To ensure security, safety and non-repudiation of data / images, end-to-end Public Key Infrastructure (PKI) has been implemented in CTS. As part of the requirement, the collecting bank (presenting bank) sends the data and captured images duly signed and encrypted to the central processing location (Clearing House) for onward transmission to the paying bank (destination or drawee bank). For the purpose of participation the presenting and drawee banks are provided with an interface / gateway called the Clearing House Interface (CHI) that enables them to connect and transmit data and images in a secure and safe manner to the Clearing House (CH).

The Clearing House processes the data, arrives at the settlement figure and routes the images and requisite data to the drawee banks. This is called the presentation clearing. The drawee banks through their CHIs receive the images and data from the Clearing House for payment processing. The drawee CHIs also generates the return file for unpaid instruments, if any. The return file / data sent by the drawee banks are processed by the Clearing House in the return clearing session in the same way as presentation clearing and return data is provided to the presenting banks for processing. The clearing cycle is treated as complete once the presentation clearing and the associated return clearing sessions are successfully processed. The entire essence of CTS technology lies in the use of images of cheques (instead of the physical cheques) for payment processing.

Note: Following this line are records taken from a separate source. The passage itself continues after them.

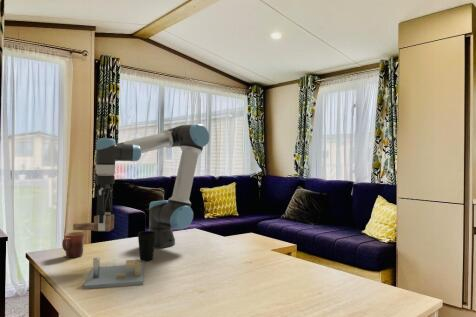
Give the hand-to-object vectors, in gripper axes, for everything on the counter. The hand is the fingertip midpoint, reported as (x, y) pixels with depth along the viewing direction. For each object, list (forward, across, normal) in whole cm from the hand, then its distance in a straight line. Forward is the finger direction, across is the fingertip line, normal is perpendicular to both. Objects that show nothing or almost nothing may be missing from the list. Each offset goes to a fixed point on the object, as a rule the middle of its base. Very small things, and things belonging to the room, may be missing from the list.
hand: (104, 228), depth 152 cm
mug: (+16, -12, -18) cm, 27 cm away
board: (+15, +16, +10) cm, 24 cm away
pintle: (+14, +19, +3) cm, 24 cm away
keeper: (+14, +17, +15) cm, 26 cm away
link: (0, 0, -5) cm, 5 cm away
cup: (+15, -8, +16) cm, 24 cm away
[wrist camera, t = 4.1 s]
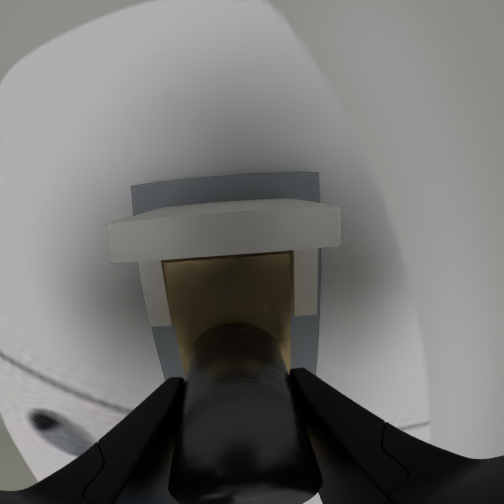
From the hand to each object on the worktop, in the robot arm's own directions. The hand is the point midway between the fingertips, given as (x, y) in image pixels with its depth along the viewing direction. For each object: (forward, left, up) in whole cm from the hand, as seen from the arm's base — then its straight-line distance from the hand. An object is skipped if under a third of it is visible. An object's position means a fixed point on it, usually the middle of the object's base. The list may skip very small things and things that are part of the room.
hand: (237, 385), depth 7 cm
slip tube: (-3, 0, -5) cm, 6 cm away
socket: (+3, 0, -8) cm, 8 cm away
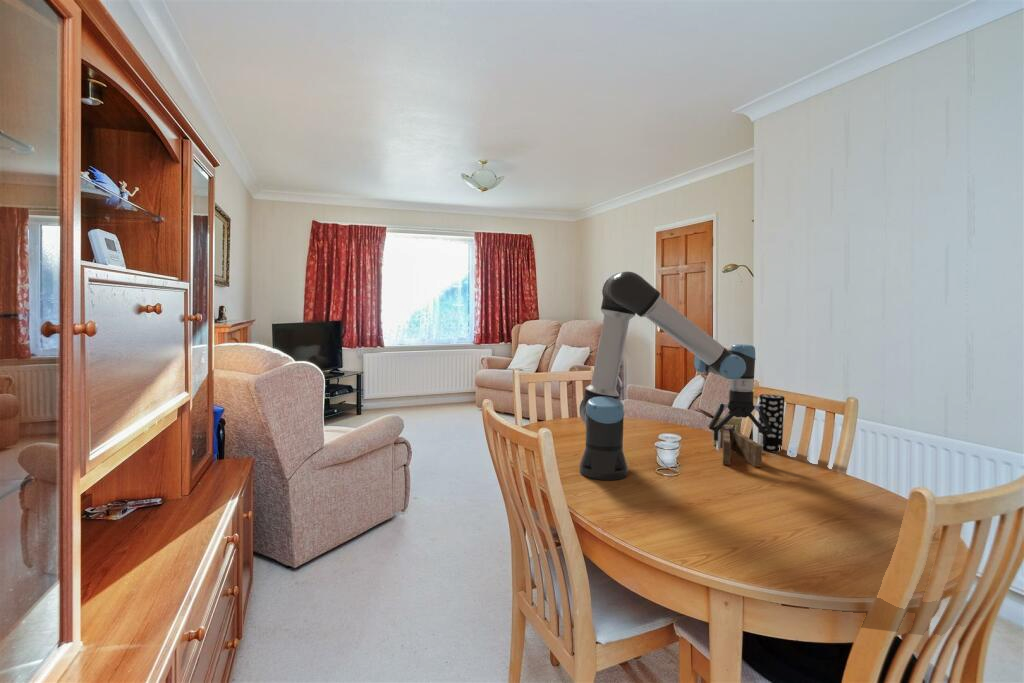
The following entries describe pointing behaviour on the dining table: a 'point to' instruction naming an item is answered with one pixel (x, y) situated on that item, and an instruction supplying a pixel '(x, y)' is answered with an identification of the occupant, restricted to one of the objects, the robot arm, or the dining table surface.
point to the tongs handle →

Q.5. What type of cheques can be presented for clearing through CTS?

It is preferable to present cheques complying with CTS-2010 standards for clearing through CTS. Cheques presented as part of Speed Clearing are handled in CTS as well (for more details on Speed Clearing, the related FAQs may be referred to). Incidentally, given the fact that images of cheques (and not the physical cheques) alone need to move in CTS, it is possible for the removal of the restriction of geographical jurisdiction normally associated with the paper cheque clearing. For reaping this benefit, the concept of Grid-CTS clearing has been envisaged at three locations in the country (Chennai, Mumbai and New Delhi). Under the grid clearing, cheques drawn on centres included in the grid will be cleared as part of local clearing.

Q.6. Will there be any change in the process for the customers?

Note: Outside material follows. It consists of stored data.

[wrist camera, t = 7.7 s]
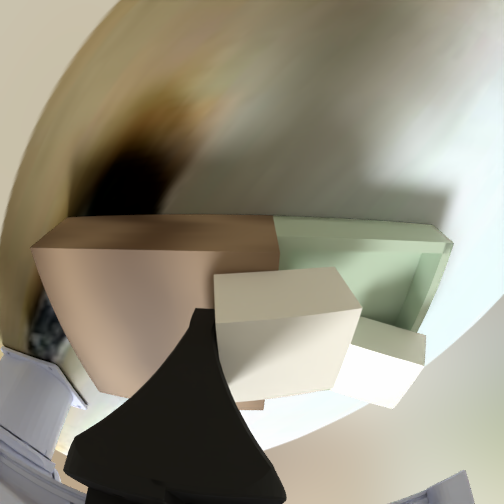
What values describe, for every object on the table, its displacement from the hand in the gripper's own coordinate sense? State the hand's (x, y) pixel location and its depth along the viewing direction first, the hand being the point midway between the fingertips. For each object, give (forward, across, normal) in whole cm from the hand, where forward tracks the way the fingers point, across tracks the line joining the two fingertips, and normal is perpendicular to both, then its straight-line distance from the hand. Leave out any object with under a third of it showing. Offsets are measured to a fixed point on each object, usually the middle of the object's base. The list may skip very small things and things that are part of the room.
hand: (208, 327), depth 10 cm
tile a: (0, -9, +5) cm, 10 cm away
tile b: (+1, -2, 0) cm, 3 cm away
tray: (+4, -7, +3) cm, 9 cm away
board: (+4, +3, +3) cm, 6 cm away
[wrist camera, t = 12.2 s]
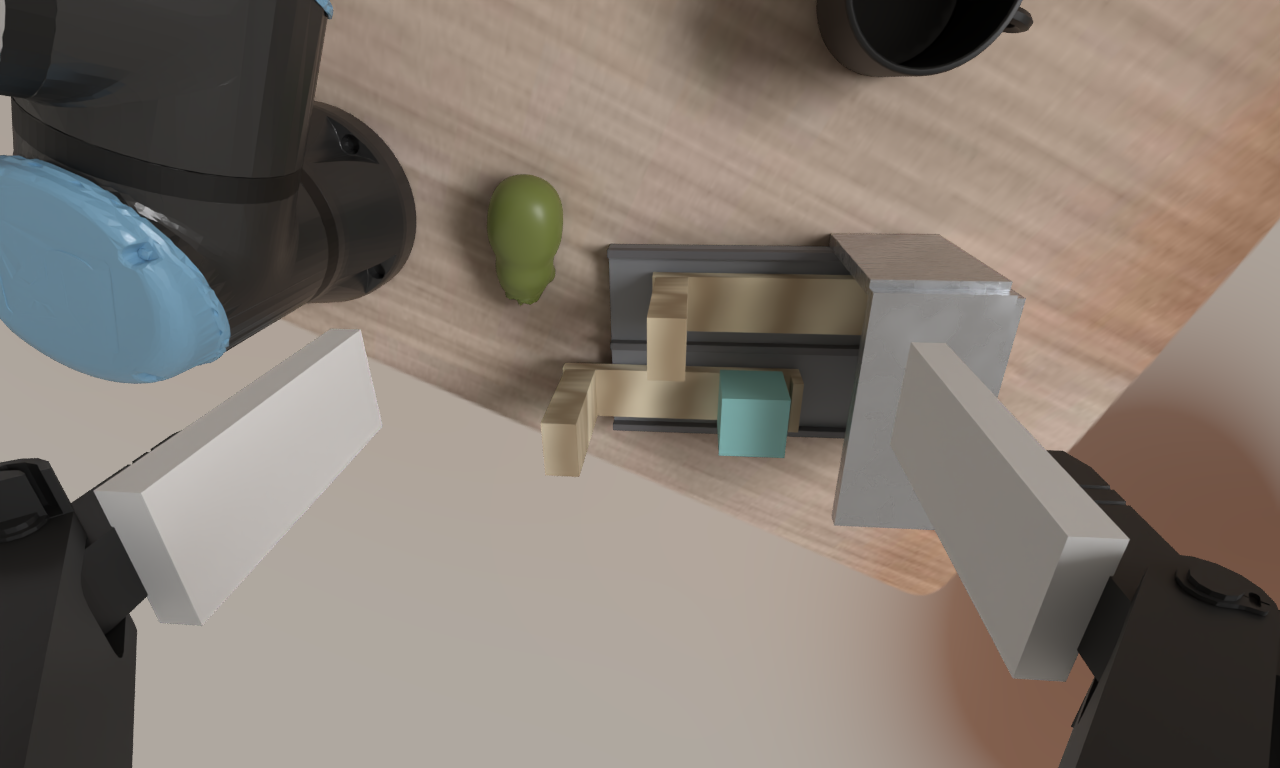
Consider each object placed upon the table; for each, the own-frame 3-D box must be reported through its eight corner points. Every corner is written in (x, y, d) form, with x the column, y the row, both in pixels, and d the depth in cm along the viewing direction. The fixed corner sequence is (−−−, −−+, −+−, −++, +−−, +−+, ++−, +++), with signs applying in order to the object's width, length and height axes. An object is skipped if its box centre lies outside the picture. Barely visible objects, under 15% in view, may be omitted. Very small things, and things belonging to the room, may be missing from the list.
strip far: (653, 324, 50) (643, 380, 40) (653, 272, 48) (643, 317, 38) (900, 330, 48) (947, 389, 39) (910, 275, 46) (963, 324, 37)
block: (717, 422, 52) (718, 455, 47) (719, 369, 49) (722, 398, 45) (776, 425, 51) (784, 457, 47) (782, 371, 49) (790, 400, 45)
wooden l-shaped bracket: (568, 408, 54) (542, 475, 45) (565, 362, 52) (537, 423, 43) (793, 415, 52) (813, 486, 43) (798, 368, 50) (821, 433, 41)
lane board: (615, 418, 56) (613, 430, 54) (610, 243, 48) (607, 250, 47) (886, 428, 54) (893, 440, 52) (922, 247, 46) (931, 254, 45)
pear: (558, 196, 42) (550, 321, 48) (572, 172, 46) (563, 289, 52) (477, 182, 42) (479, 308, 48) (499, 159, 46) (499, 278, 52)
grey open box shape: (805, 430, 54) (834, 525, 43) (830, 233, 47) (874, 284, 35) (908, 433, 54) (967, 531, 42) (952, 234, 46) (1039, 287, 34)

No. There is no change in the clearing process for customers. Customers continue to use cheques as at present, except to ensure the use of image-friendly-coloured-inks while writing the cheques. Of course, such of those customers, who are used to receiving the paid instruments (like government departments) would also receive the cheque images. Cheques with alterations in material fields (explained in detail later) are not allowed to be processed under the CTS environment.

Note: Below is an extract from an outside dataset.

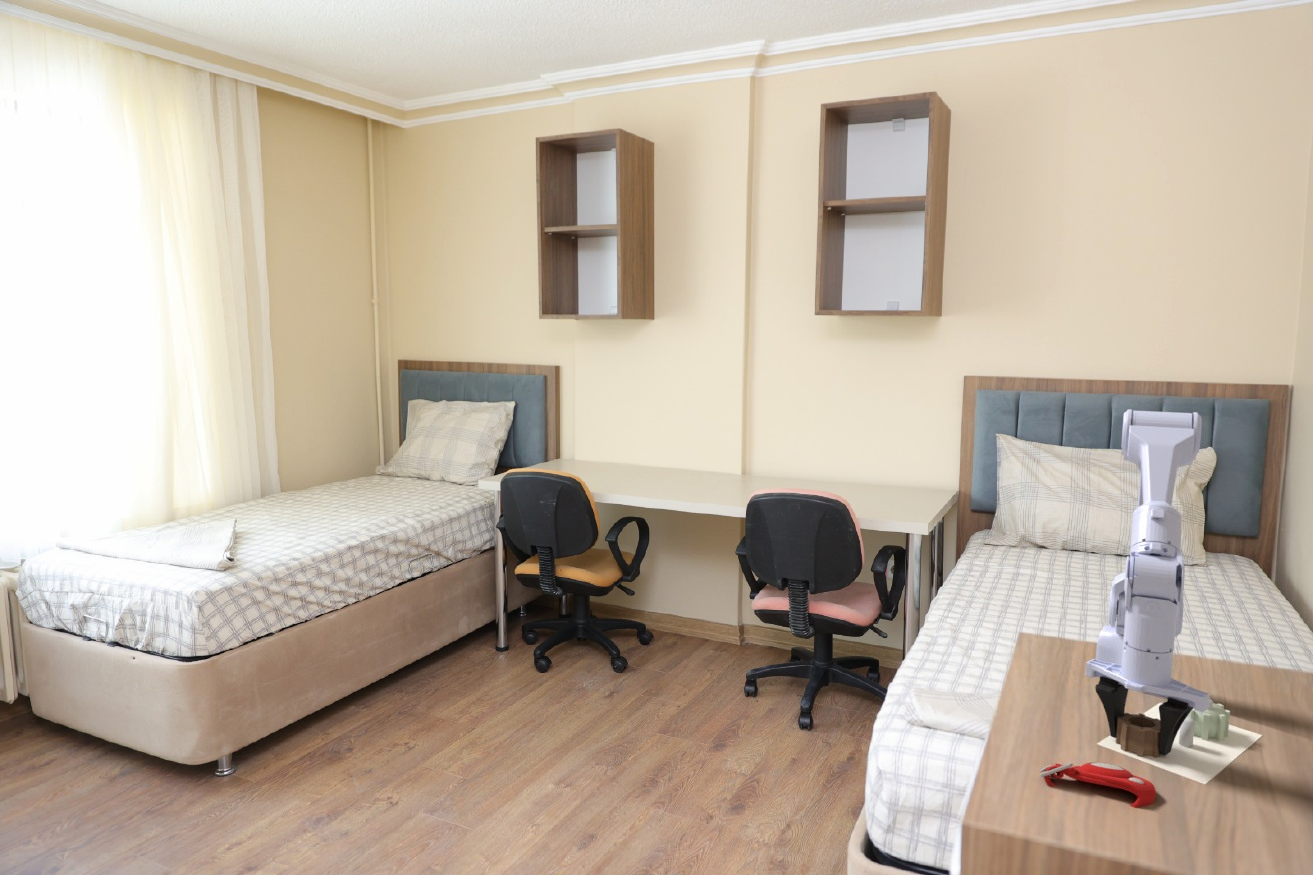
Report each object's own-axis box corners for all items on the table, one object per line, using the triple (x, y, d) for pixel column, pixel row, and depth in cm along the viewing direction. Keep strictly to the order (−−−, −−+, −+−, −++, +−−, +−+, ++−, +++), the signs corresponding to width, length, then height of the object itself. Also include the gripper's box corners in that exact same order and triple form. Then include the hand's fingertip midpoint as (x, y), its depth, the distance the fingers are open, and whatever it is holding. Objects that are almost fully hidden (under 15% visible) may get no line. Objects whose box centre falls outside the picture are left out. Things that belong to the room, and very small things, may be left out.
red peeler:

Q.7. What are the benefits of CTS to customers of banks?

The benefits from CTS are as follows -
1. Shorter clearing cycle
2. Superior verification and reconciliation process
3. No geographical restrictions as to jurisdiction
4. Operational efficiency for banks and customers alike

Q.8.. What is Cheque Standardization and what does CTS 2010 Standard mean?

Standardization of cheque forms (leaves) in terms of size, MICR band, quality of paper, etc., was one of the key factors that enabled mechanisation of cheque processing. Over a period of time, banks have added a variety of patterns and design of cheque forms to aid segmentation, branding, identification, etc., as also incorporated therein a number of security features to reduce the incidence of cheque misuse, tampering, alterations, etc. Growing use of multi-city and payable-at-par cheques for handling of cheques at any branches of a bank, introduction of Cheque Truncation System (CTS), increasing popularity of Speed Clearing, etc., were a few aspects that led to prescription of certain common minimum security features in cheques printed, issued and handled by banks and customers uniformly across the banking industry. Accordingly, certain benchmarks towards achieving standardization of cheques issued by banks across the country have been prescribed like - quality of paper, watermark, bank's logo in invisible ink, void pantograph, etc., and standardization of field placements on cheques. In addition, certain desirable features have also been suggested to be implemented by banks based on their need and risk perception.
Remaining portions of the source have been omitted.